[PASSAGE TO READ]
[Start of section]

Income Tax Appellate Tribunal - Bangalore

Jt. Cit vs Infocon International Ltd. on 28 July, 2004

Equivalent citations: [2005]2SOT444(BANG)

ORDER

Deepak R. Shah, A.M. This appeal by the revenue is arising out of the order of CIT(A)-III, Bangalore dated 10-10-2000 pertaining to assessment year 1996-97.

2. The revenue has raised the following grounds before us :

The CIT(A) erred in directing the assessing officer to compute the eligible deduction under section 80HHE without deducting the losses and unabsorbed depreciation of earlier years.
The CIT(A) failed to consider the fact that deduction under section 80HHE is allowable only with reference to the amount of that nature which is included in the gross total income of the assessee.
The CIT(A) therefore failed to consider the fact that the eligible deduction under section 80HHE has to be restructured to such an amount which is arrived at after setting off the carry forward of losses and unabsorbed depreciation of earlier years.
The CIT(A) ought to have appreciated that Hon'ble Kerala High Court in the case of CIT v. V.T. Joseph (1997) 225 ITR 731 (Ker) also held likewise.
The CIT(A) has erred in directing the assessing officer to consider the profit of Rs. 36,230 under section 41(1) as profits from eligible business for the purpose of computation of deduction under section 80HHE.
The CIT(A) failed to consider the fact that profit under section 41(1) arose on cessation of liability or provision written back and it is necessary to examine whether such liability was in relation to the eligible business of the assessee.

3. The assessee is engaged in the business of export of software. For the relevant assessment year, he filed return of income declaring total income of 'Nil' which was computed as under:

Profits and gains from business   1,02,22,893 Income from other sources :
   
Interest on FD and Income Tax Refunds:
 
1,73,321 Total :
 
1,03,96,214 Brought forward business losses 32,29,435   Unabsorbed depreciation:
24,08,033 56,37,468 Gross total income   47,58,746 Less: Deduction under section 80HHE   47,58,746 Net Income:
 
Nil The deduction under section 80HHE was computed as under:
   
Profits and gains from business   1,02,22,893 Less: 90% of interest income (i.e., 90% Rs. 5,96,134)   5,36,521 Profits of business for the purpose of section 80HHE   96,86,372 Export Turnover   2,28,48,225 Total Turnover   3,49,00,259 Deduction admissible:
 
63,41,397 Restricted to gross total income of :
Rs. 47,58,746 The assessing officer computed the income as under:
   
Total Income after adjustment of brought forward loss and depreciation   47,58,746 Less :Other income (Interest, bill discounting charges and profit on sale of assets)   12,43,646 Qualifying amount:
 
35,15,100 Deduction under section 80HHC in the proportion of export turnover to total turnover of the qualifying profit of Rs. 35,15,070 = Rs. 23,01,240. He, accordingly, computed the total income at Rs. 24.70 lakhs.

4. Learned CIT(A) relying upon the decision of Hon'ble Andhra Pradesh High Court in CIT v. Gogineni Tobacco Ltd. (1999) 238 ITR 970 (AP) held that deduction under section 80HHC has to be computed without deducting the losses and unabsorbed depreciation of earlier years from the current years business income. He held that provision of section 80HHE and section 80HHC are identical and accordingly the decision of Hon'ble AP High Court is squarely applicable. The revenue is in further appeal before us against the said direction.

[End of section]

[EXTRACTED INFORMATION]
[Start of section]

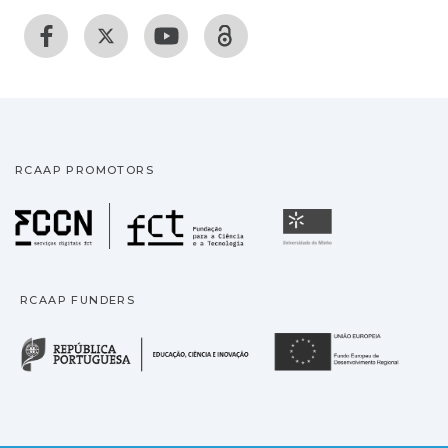
RCAAP PROMOTORS
Fundação para a Ciência
Universidade
RCAAP FUNDERS
República Portuguesa · M
União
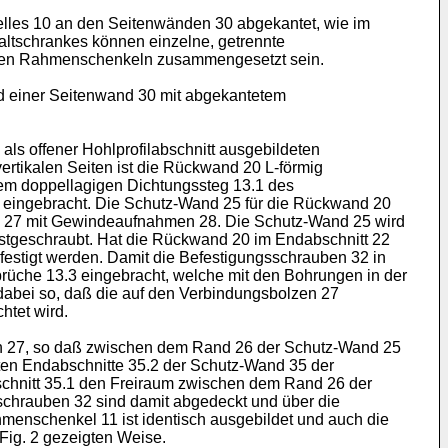
elles 10 an den Seitenwänden 30 abgekantet, wie im
altschrankes können einzelne, getrennte
lnen Rahmenschenkeln zusammengesetzt sein.
nd einer Seitenwand 30 mit abgekantetem
ls offener Hohlprofilabschnitt ausgebildeten
tikalen Seiten ist die Rückwand 20 L-förmig
 dem doppellagigen Dichtungssteg 13.1 des
 eingebracht. Die Schutz-Wand 25 für die Rückwand 20
en 27 mit Gewindeaufnahmen 28. Die Schutz-Wand 25 wird
stgeschraubt. Hat die Rückwand 20 im Endabschnitt 22
stigt werden. Damit die Befestigungsschrauben 32 in
rüche 13.3 eingebracht, welche mit den Bohrungen in der
dabei so, daß die auf den Verbindungsbolzen 27
tet wird.
en 27, so daß zwischen dem Rand 26 der Schutz-Wand 25
eten Endabschnitte 35.2 der Schutz-Wand 35 der
chnitt 35.1 den Freiraum zwischen dem Rand 26 der
sschrauben 32 sind damit abgedeckt und über die
menschenkel 11 ist identisch ausgebildet und auch die
Fig. 2 gezeigten Weise.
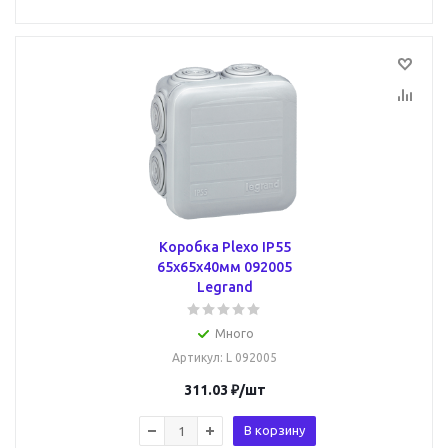
Коробка Plexo IP55
65х65х40мм 092005
Legrand
Много
Артикул
: L 092005
311.03
₽
/шт
В корзину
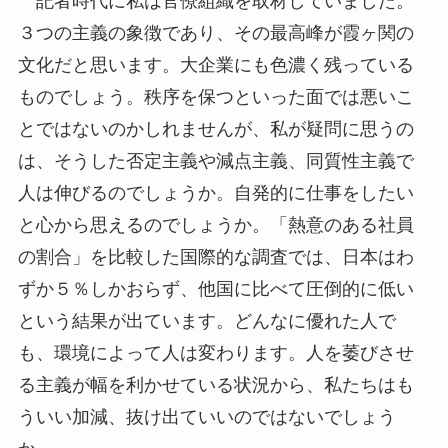
記者時代に私は官僚組織を取材していました。
３つの主義の象徴であり、その最高峰が霞ヶ関の
文化だと思います。大企業にも色濃く残っている
ものでしょう。秩序を保つといった面では悪いこ
とではないのかしれませんが、私が疑問に思うの
は、そうした否定主義や減点主義、同質性主義で
人は伸びるのでしょうか。自発的に仕事をしたい
と心から思えるのでしょうか。「熱意のある社員
の割合」を比較した国際的な調査では、日本はわ
ずか５％しかおらず、他国に比べて圧倒的に低い
という結果が出ています。どんなに優れた人で
も、環境によって人は変わります。人を萎びさせ
る主義が幅を利かせている状況から、私たちはも
ういい加減、抜け出ていいのではないでしょう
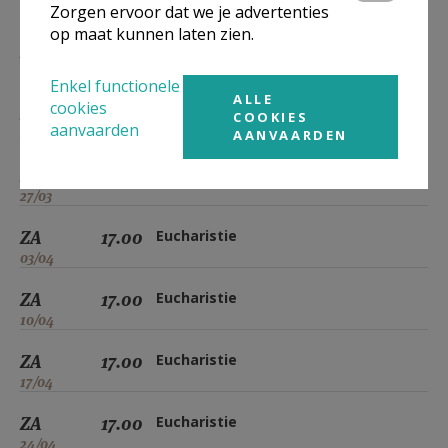
Zorgen ervoor dat we je advertenties
06/03
op maat kunnen laten zien.
ZA
17.00
Eucharistie
13/03
Enkel functionele
ALLE
cookies
ZA
17.00
Eucharistie
COOKIES
aanvaarden
20/03
AANVAARDEN
ZA
17.00
Eucharistie
27/03
ZA
17.00
Eucharistie
03/04
ZA
17.00
Eucharistie
10/04
ZA
17.00
Eucharistie
17/04
ZA
17.00
Eucharistie
24/04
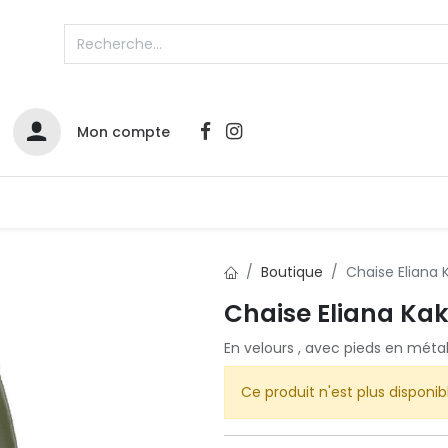
Mon compte
Catalogues
Nos Promos
Contactez-nous
Boutique
Chaise Eliana 
Chaise Eliana Kak
Infos sur le compte
En velours , avec pieds en métal
Votre compte
2
L
Remboursements & échanges
Ce produit n'est plus disponib
Mes commandes
Cartes privilège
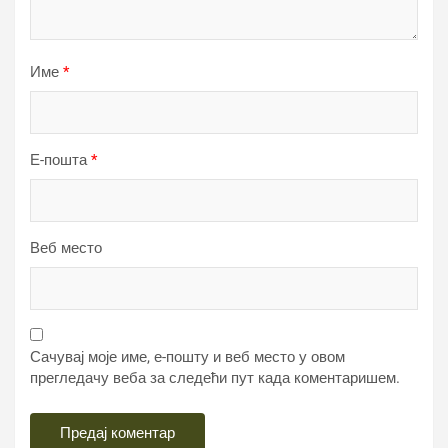
Име
*
Е-пошта
*
Веб место
Сачувај моје име, е-пошту и веб место у овом
прегледачу веба за следећи пут када коментаришем.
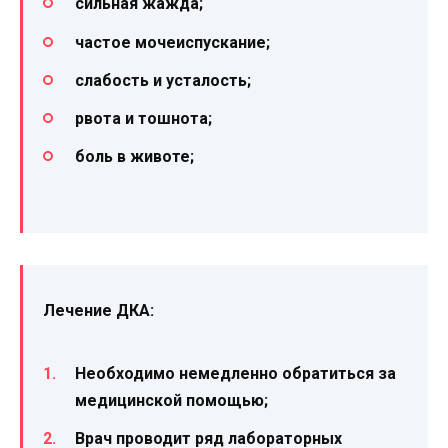
сильная жажда;
частое мочеиспускание;
слабость и усталость;
рвота и тошнота;
боль в животе;
Лечение ДКА:
Необходимо немедленно обратиться за
медицинской помощью;
Врач проводит ряд лабораторных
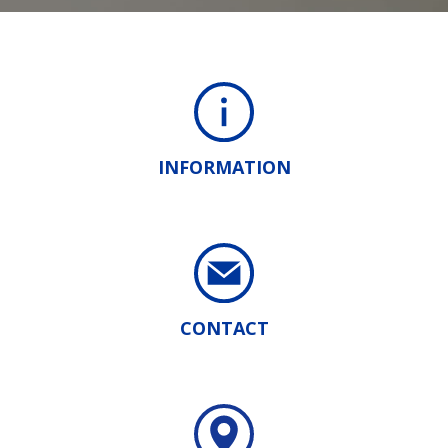
INFORMATION
CONTACT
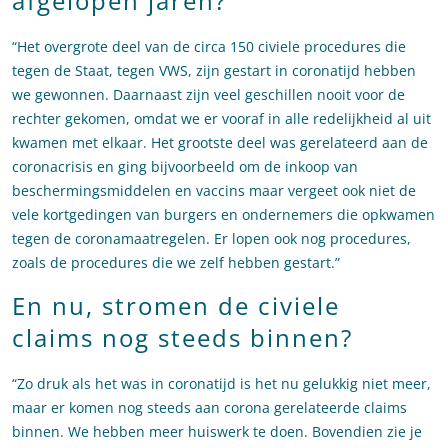
afgelopen jaren?
“Het overgrote deel van de circa 150 civiele procedures die
tegen de Staat, tegen VWS, zijn gestart in coronatijd hebben
we gewonnen. Daarnaast zijn veel geschillen nooit voor de
rechter gekomen, omdat we er vooraf in alle redelijkheid al uit
kwamen met elkaar. Het grootste deel was gerelateerd aan de
coronacrisis en ging bijvoorbeeld om de inkoop van
beschermingsmiddelen en vaccins maar vergeet ook niet de
vele kortgedingen van burgers en ondernemers die opkwamen
tegen de coronamaatregelen. Er lopen ook nog procedures,
zoals de procedures die we zelf hebben gestart.”
En nu, stromen de civiele
claims nog steeds binnen?
“Zo druk als het was in coronatijd is het nu gelukkig niet meer,
maar er komen nog steeds aan corona gerelateerde claims
binnen. We hebben meer huiswerk te doen. Bovendien zie je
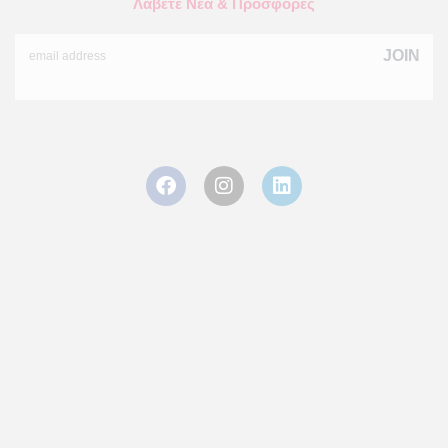
Λάβετε Νέα & Προσφορές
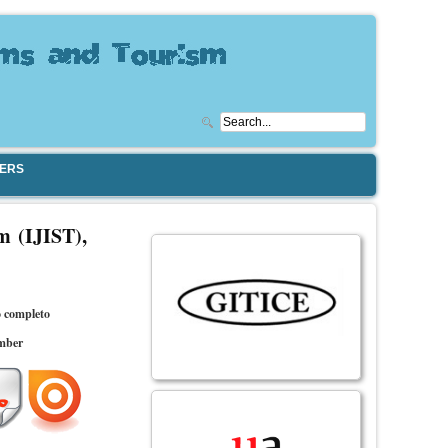
PERS
m (IJIST),
 completo
mber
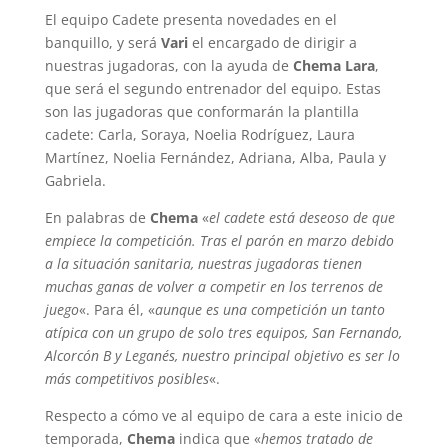
El equipo Cadete presenta novedades en el
banquillo, y será
Vari
el encargado de dirigir a
nuestras jugadoras, con la ayuda de
Chema Lara
,
que será el segundo entrenador del equipo. Estas
son las jugadoras que conformarán la plantilla
cadete: Carla, Soraya, Noelia Rodríguez, Laura
Martínez, Noelia Fernández, Adriana, Alba, Paula y
Gabriela.
En palabras de
Chema
«
el cadete está deseoso de que
empiece la competición. Tras el parón en marzo debido
a la situación sanitaria, nuestras jugadoras tienen
muchas ganas de volver a competir en los terrenos de
juego
«. Para él, «
aunque es una competición un tanto
atípica con un grupo de solo tres equipos, San Fernando,
Alcorcón B y Leganés, nuestro principal objetivo es ser lo
más competitivos posibles
«.
Respecto a cómo ve al equipo de cara a este inicio de
temporada,
Chema
indica que «
hemos tratado de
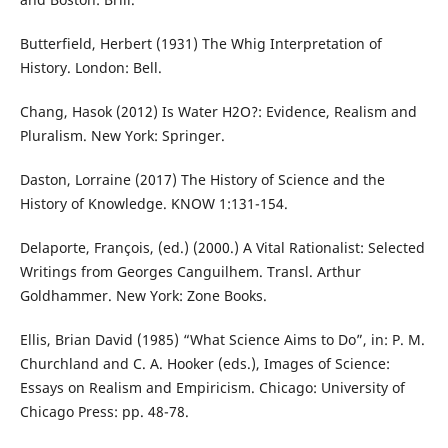
Butterfield, Herbert (1931) The Whig Interpretation of
History. London: Bell.
Chang, Hasok (2012) Is Water H2O?: Evidence, Realism and
Pluralism. New York: Springer.
Daston, Lorraine (2017) The History of Science and the
History of Knowledge. KNOW 1:131-154.
Delaporte, François, (ed.) (2000.) A Vital Rationalist: Selected
Writings from Georges Canguilhem. Transl. Arthur
Goldhammer. New York: Zone Books.
Ellis, Brian David (1985) “What Science Aims to Do”, in: P. M.
Churchland and C. A. Hooker (eds.), Images of Science:
Essays on Realism and Empiricism. Chicago: University of
Chicago Press: pp. 48-78.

[End of section]

[APPLY WHAT YOU READ]
a. In the tribunal order, which High Court decision did the CIT(A) rely on?
b. Repeat the part of the tribunal order between "Jt. Cit vs Infocon" and "the losses and unabsorbed depreciation of earlier years.", inclusive.

[RESPONSE LIST]
a. The Andhra Pradesh High Court's decision in CIT v. Gogineni Tobacco Ltd. (1999) 238 ITR 970 (AP).

b.
Jt. Cit vs Infocon International Ltd. on 28 July, 2004

Equivalent citations: [2005]2SOT444(BANG)

ORDER

Deepak R. Shah, A.M. This appeal by the revenue is arising out of the order of CIT(A)-III, Bangalore dated 10-10-2000 pertaining to assessment year 1996-97.

2. The revenue has raised the following grounds before us :

The CIT(A) erred in directing the assessing officer to compute the eligible deduction under section 80HHE without deducting the losses and unabsorbed depreciation of earlier years.